Even the non-narrative portions of the Bible are filled with imaginative language, from the prophets (“Let justice roll down like waters”) to the epistles (“You have died, and your life is hidden with Christ in God”). If a passage of Scripture invites imagining, paint a picture or “film” a scene of it in your mind.
Make it personal
Ignatius also used his imagination to visualize himself living the Christian life: “[he] began to imagine himself undertaking gospel exploits for the kingdom for Christ. He imagined himself preaching; he heard Christ calling him to follow. He saw Christ dying on the cross for him.”
He used his imagination to put himself into the story of Jesus and the Church, inspiring himself to incarnate the stories he read.
The apostle Paul commends a similar practice when he writes,
Set your minds on things that are above, not on things that are on earth. For you have died, and your life is hidden with Christ in God. When Christ who is your life appears, then you also will appear with him in glory.
Put to death therefore what is earthly in you: sexual immorality, impurity, passion, evil desire, and covetousness, which is idolatry. (Colossians 3:2-5)
Paul tells the Colossians to fix their minds on certain truths – using vivid, imagination-provoking images – as motivations for putting to death their inner temptations to sin. The clear implication is that using my imagination to picture my life hidden with Christ in God, safe in the throne room of heaven, and secured for eternal glory, will make it easier to starve those things in my soul that don’t belong there. And it’s not just about imagining those realities as true; it’s imagining them as true for me.

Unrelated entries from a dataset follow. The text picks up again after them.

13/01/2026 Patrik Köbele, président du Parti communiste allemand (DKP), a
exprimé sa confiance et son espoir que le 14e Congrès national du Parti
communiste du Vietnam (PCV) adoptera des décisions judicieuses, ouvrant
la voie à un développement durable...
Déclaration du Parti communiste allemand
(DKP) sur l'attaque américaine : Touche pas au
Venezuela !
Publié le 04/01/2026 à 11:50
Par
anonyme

In practice, this might look like:
Imagining myself as different characters in a narrative to help me feel the goodness of God’s grace, the terror of God’s judgment, or other emotions appropriate to the story.
Putting myself into the visual images of biblical poetry: imagining myself being shepherded by God, or imagining my life being hidden with Christ in God, and then imagining how that might make me live differently.
Taking a belief, like God’s sovereignty, or a moral quality like humility and imagining, “What if this were really, radically true in my life? How would I be different?”
[1] From Evan Howard, Praying the Scriptures.
[2] Gene Veith and Matthew Ristuccia, Imagination Redeemed, 13.